Mlambo-Ngcuka said during a television interview with SABC News channel that a 2016 Inter-Parliamentary Union (IPU) study found that 4 in 5 women parliamentarians experienced psychological violence, 1 in 4 physical abuse and 1 in 5 endured sexual abuse linked to their jobs. This is an alarming reality that affects women- even those who rule over male colleagues.
“There’s a challenge when it comes to encouraging women to be part of leadership in all countries. Progress was made in countries that have implemented special measures such as quotas and targets. All the 22 women in the world that are heads of state have been harassed,” said Mlambo-Ngcuka.
She also mentioned a phenomenon which she referred to as the “bystander syndrome”, which appears to perpetuate the silent response concerning issues of women abuse and femicide.
“All of us in our families and communities cannot be bystanders. We know the perpetrators and the person who is being violated. We should take a stand and intervene. We should not look at it as a private matter. We’ve seen that women are discouraged by the treatment they receive when they go to report at the police stations. There’s no time to relax, we must all be part of the fight,” said Mlambo-Ngcuka.
The Covid-19 pandemic also took centre stage in the International Women’s Day discussions from various media platforms. It was revealed that women have suffered more severe job losses than their male counterparts since Covid19 took over the world. It was also revealed that it will take more than a century to realise gender parity. This is a highly disheartening reality for the young girls who will grow up with a pre-determined low standard of living, irrespective of their intelligence and efforts.

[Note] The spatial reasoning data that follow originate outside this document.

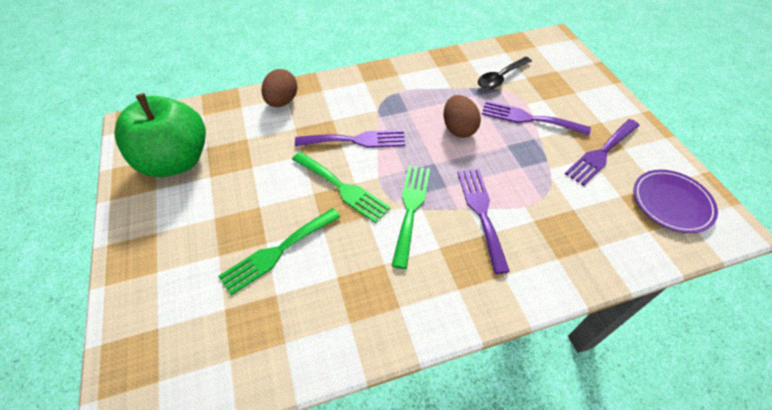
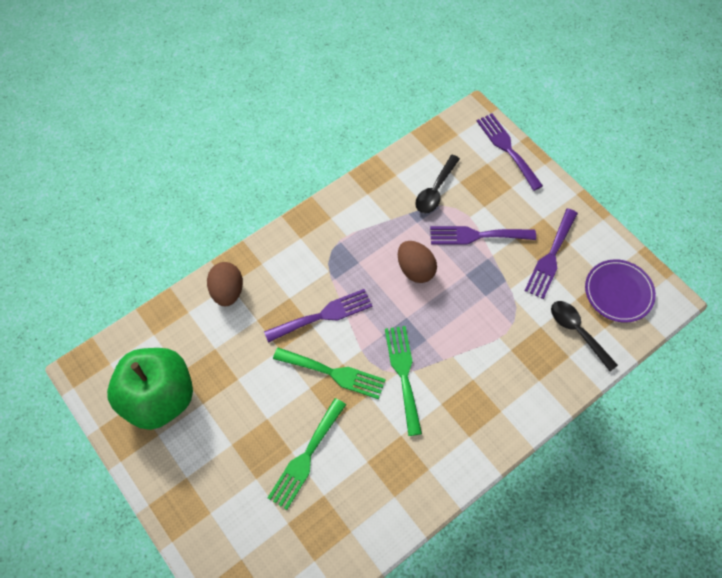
camera: 20 degrees left, 10 degrees up
(481, 213) = (465, 357): purple fork -> purple fork (507, 148)
(615, 225) = (577, 332): none -> black spoon

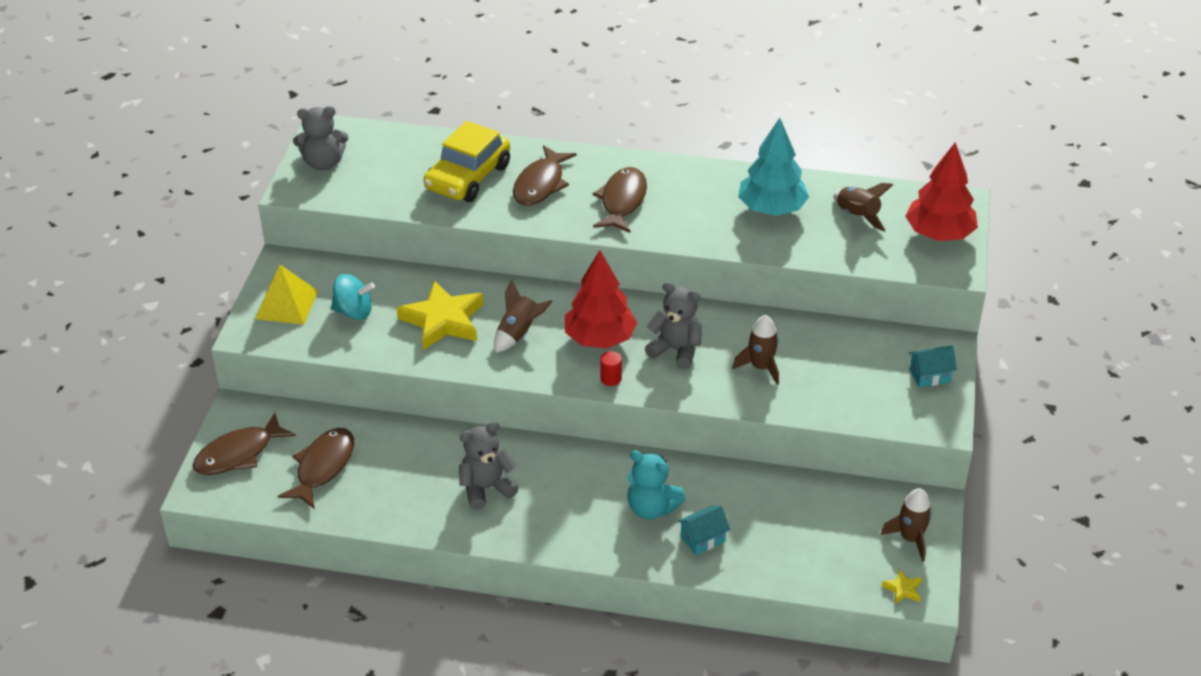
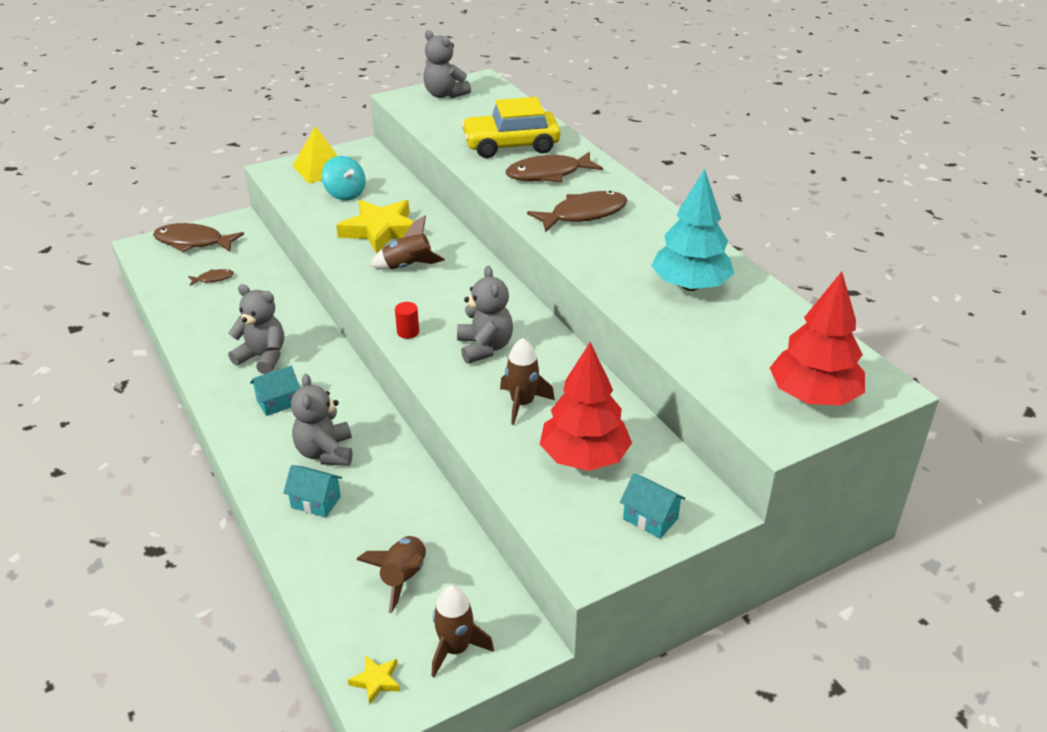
camera: 50 degrees right, 5 degrees down
(323, 467) = (213, 279): brown fish -> brown fish, size x0.47
(559, 506) = (278, 402): none -> turquoise house
(600, 338) = (450, 304): red tree -> red tree (584, 457)
(651, 508) = (325, 452): turquoise teddy bear -> grey teddy bear
(857, 216) = (757, 335): brown rocket -> brown rocket (403, 577)

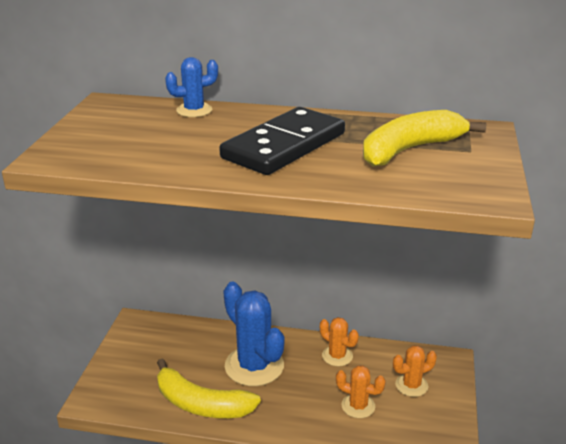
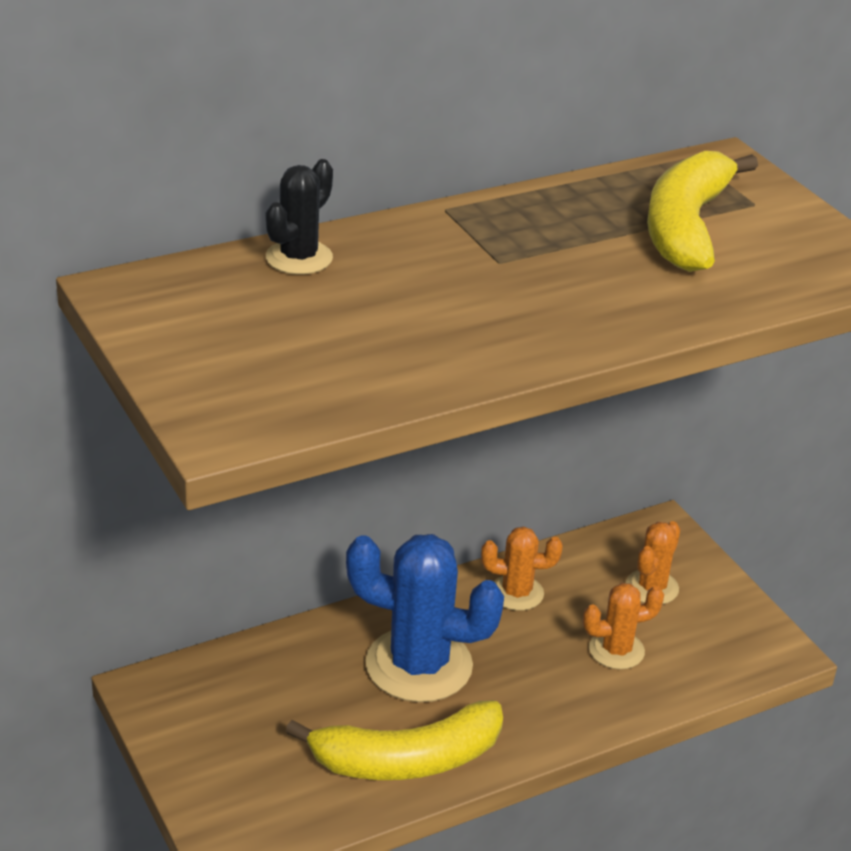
camera: 40 degrees left, 5 degrees up
(194, 110) = (299, 258): blue cactus -> black cactus
(284, 146) = (527, 278): black domino -> none

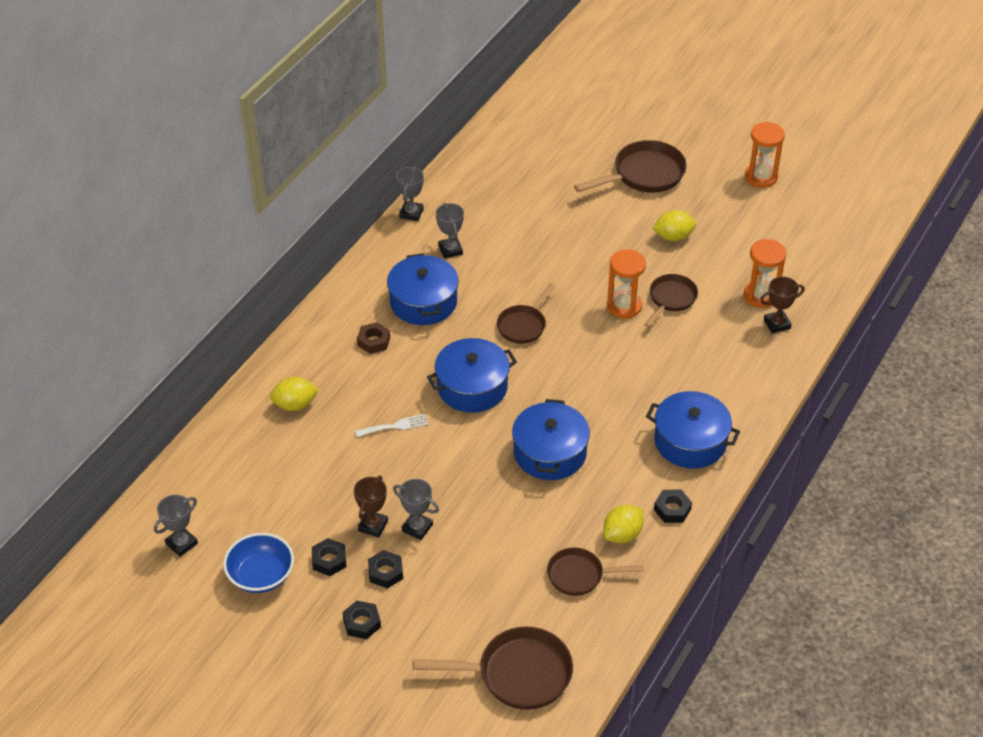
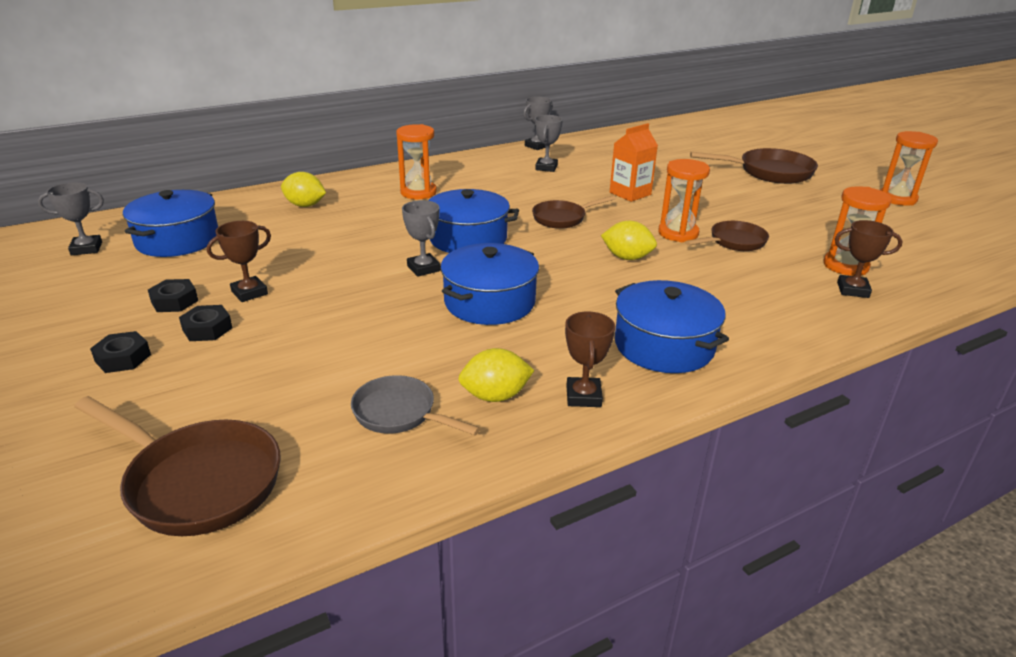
camera: 30 degrees right, 15 degrees down
(261, 575) = (104, 289): blue bowl -> none
(373, 341) = (418, 192): brown nut -> orange hourglass
(395, 426) = (366, 240): white fork -> none
(417, 528) = (286, 308): grey trophy -> grey trophy (423, 268)
(423, 302) = (488, 185): blue pot -> blue pot (177, 240)
(551, 262) = (630, 193): none -> orange carton
(580, 575) = (400, 414): brown pan -> grey pan
(672, 509) = (583, 396): black nut -> brown trophy
(673, 237) = (770, 208): yellow lemon -> yellow lemon (627, 257)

It is therefore vital to realise that dialogue is still a delaying tactic to undermine the role of women in society. It is time to act beyond the prevalent and flawed assumptions by the patriarchal system that women are the weaker gender. Women must storm all industries and assume their positions. They study under the same education system and pay the same amount of taxes, yet they don’t receive the same opportunities and salaries as men. This is ridiculous.
It’s time for action, Happy International Women’s Day!